**What is expected**
Please repeat the entries exactly as they appear and omit any images.

───── Dataset content ─────

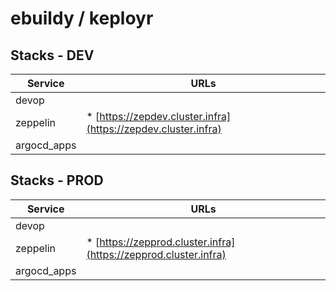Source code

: # ebuildy / keployr

## Stacks - DEV


| Service | URLs |
| ------- | ---- |
| devop |  |
| zeppelin | * [https://zepdev.cluster.infra](https://zepdev.cluster.infra) |
| argocd_apps |  |

## Stacks - PROD


| Service | URLs |
| ------- | ---- |
| devop |  |
| zeppelin | * [https://zepprod.cluster.infra](https://zepprod.cluster.infra) |
| argocd_apps |  |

─────

**Output of the exercise**
Source code

: # ebuildy / keployr

## Stacks - DEV


| Service | URLs |
| ------- | ---- |
| devop |  |
| zeppelin | * [https://zepdev.cluster.infra](https://zepdev.cluster.infra) |
| argocd_apps |  |

## Stacks - PROD


| Service | URLs |
| ------- | ---- |
| devop |  |
| zeppelin | * [https://zepprod.cluster.infra](https://zepprod.cluster.infra) |
| argocd_apps |  |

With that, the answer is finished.